Pitch: Reducing a sequence onto its own elements to simplify code and reduce errors

ptomaselli · January 5, 2019, 3:53pm

Ha! Those are all great points.

I didn’t mean to imply that my counterexamples were airtight, only that they had a funny feel to me. But I also find myself mellowing on my objections as this thread goes on.

Understood. Sorry, I was sort of implicitly addressing a more “common” (is it though?) formulation of monoid where it’d be a protocol and wrappers would conform. I personally don’t mind wrappers, but I know that others do.

I think if you abandon the idea of monoid as a protocol, there are a lot of interesting ways to go! For example, Java has Collectors, which are pretty interesting!

Lantua · January 5, 2019, 3:56pm

As I see the discussion right now:

fold should return Monoid.identity on empty sequence. This is the same as current reduce behaviour.
fold should return nil on empty sequence

There indeed are cases when returning empty value allow for simpler code. The problem here is when standard library provide one, but user wants another:

A. fold provides 1, but we want 2.

let reduceValue: Value
if sequence.isEmpty {
    // do something
} else {
    reducedValue = sequence.fold(+)
}

Or

guard !sequence.isEmpty else {
    // handle empty case
}
let reducedValue = sequence.fold(+)

B. fold provides 2, but we want 1.

let reducedValue = sequence.fold(+) ?? 0

IMO, scenario B plays out mich nicer compared to A, you can still fallback to empty value if you so wish, with little to no mental cost.

I already have mentioned it, but I want to have ability to create functions that are in line with Sequence.min() and Sequence.max() at the moment.

Surely min and max is monoidal in most arithmatic types, but it works much better when they return nil instead of Value.max, Value.min respectively.

Erica_Sadun · January 5, 2019, 5:58pm

Let me mess about a bit when I have a moment with an alternate take. It's going to be completely distinct from pitch take 1. And I'm veering off from Matthew's design.

Ben_Cohen · January 5, 2019, 8:02pm

Narrator: but they did not move on...

My general feedback about this thread is it has veered off course from a simple, useful (if fairly low-priority) addition to the std lib, following existing idioms already present, and that could be quickly reviewed and added (especially now we're past 5.0). Instead it's now going in a direction that is much more complex, and will produce a lot of push back. I for one don't believe adding Monoid to the standard library is the right thing to do right now. These higher-level concepts are all great, and I encourage people to learn about them and try them out, but I think they belong in 3rd party libraries not the core language.

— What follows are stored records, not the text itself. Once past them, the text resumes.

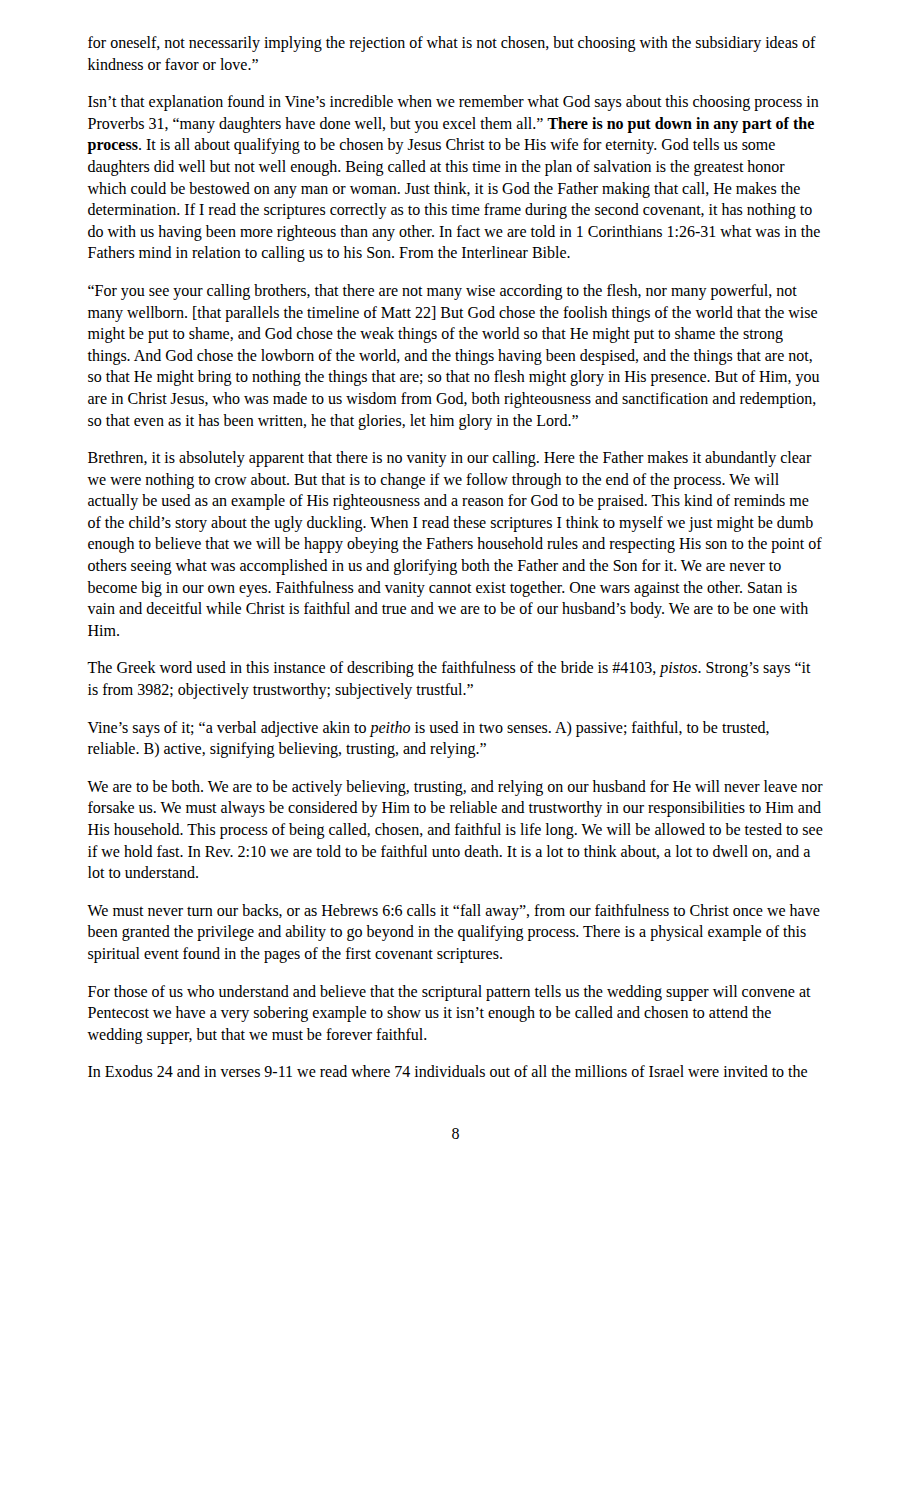for oneself, not necessarily implying the rejection of what is not chosen, but choosing with the subsidiary ideas of kindness or favor or love.”
Isn’t that explanation found in Vine’s incredible when we remember what God says about this choosing process in Proverbs 31, “many daughters have done well, but you excel them all.” There is no put down in any part of the process. It is all about qualifying to be chosen by Jesus Christ to be His wife for eternity. God tells us some daughters did well but not well enough. Being called at this time in the plan of salvation is the greatest honor which could be bestowed on any man or woman. Just think, it is God the Father making that call, He makes the determination. If I read the scriptures correctly as to this time frame during the second covenant, it has nothing to do with us having been more righteous than any other. In fact we are told in 1 Corinthians 1:26-31 what was in the Fathers mind in relation to calling us to his Son. From the Interlinear Bible.
“For you see your calling brothers, that there are not many wise according to the flesh, nor many powerful, not many wellborn. [that parallels the timeline of Matt 22] But God chose the foolish things of the world that the wise might be put to shame, and God chose the weak things of the world so that He might put to shame the strong things. And God chose the lowborn of the world, and the things having been despised, and the things that are not, so that He might bring to nothing the things that are; so that no flesh might glory in His presence. But of Him, you are in Christ Jesus, who was made to us wisdom from God, both righteousness and sanctification and redemption, so that even as it has been written, he that glories, let him glory in the Lord.”
Brethren, it is absolutely apparent that there is no vanity in our calling. Here the Father makes it abundantly clear we were nothing to crow about. But that is to change if we follow through to the end of the process. We will actually be used as an example of His righteousness and a reason for God to be praised. This kind of reminds me of the child’s story about the ugly duckling. When I read these scriptures I think to myself we just might be dumb enough to believe that we will be happy obeying the Fathers household rules and respecting His son to the point of others seeing what was accomplished in us and glorifying both the Father and the Son for it. We are never to become big in our own eyes. Faithfulness and vanity cannot exist together. One wars against the other. Satan is vain and deceitful while Christ is faithful and true and we are to be of our husband’s body. We are to be one with Him.
The Greek word used in this instance of describing the faithfulness of the bride is #4103, pistos. Strong’s says “it is from 3982; objectively trustworthy; subjectively trustful.”
Vine’s says of it; “a verbal adjective akin to peitho is used in two senses. A) passive; faithful, to be trusted, reliable. B) active, signifying believing, trusting, and relying.”
We are to be both. We are to be actively believing, trusting, and relying on our husband for He will never leave nor forsake us. We must always be considered by Him to be reliable and trustworthy in our responsibilities to Him and His household. This process of being called, chosen, and faithful is life long. We will be allowed to be tested to see if we hold fast. In Rev. 2:10 we are told to be faithful unto death. It is a lot to think about, a lot to dwell on, and a lot to understand.
We must never turn our backs, or as Hebrews 6:6 calls it “fall away”, from our faithfulness to Christ once we have been granted the privilege and ability to go beyond in the qualifying process. There is a physical example of this spiritual event found in the pages of the first covenant scriptures.
For those of us who understand and believe that the scriptural pattern tells us the wedding supper will convene at Pentecost we have a very sobering example to show us it isn’t enough to be called and chosen to attend the wedding supper, but that we must be forever faithful.
In Exodus 24 and in verses 9-11 we read where 74 individuals out of all the millions of Israel were invited to the
8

Erica_Sadun · January 5, 2019, 8:20pm

I'm throwing this into the mix now: monoid.swift · GitHub

This does two things:

It adds Monoid. (I went there, I did that, sorry narrator voice)
It removes optionals by trapping on reduce(:_) for empty sequences

These changes (I won't call them enhancements) can be considered together or separately.

By trapping, it follows array indexing in providing the most ergonomic approach. With monoids, it adds a reasonably useful feature.

anandabits · January 5, 2019, 8:23pm

Can you explain why you think that? These are universal abstractions for which it would be very useful to have a shared language in Swift. We're not talking about "difficult" FP abstractions that require higher kinds and other advanced type system features Swift doesn't have here. We're talking about a relatively straightforward abstraction which underlies algorithms that already exist in the standard library.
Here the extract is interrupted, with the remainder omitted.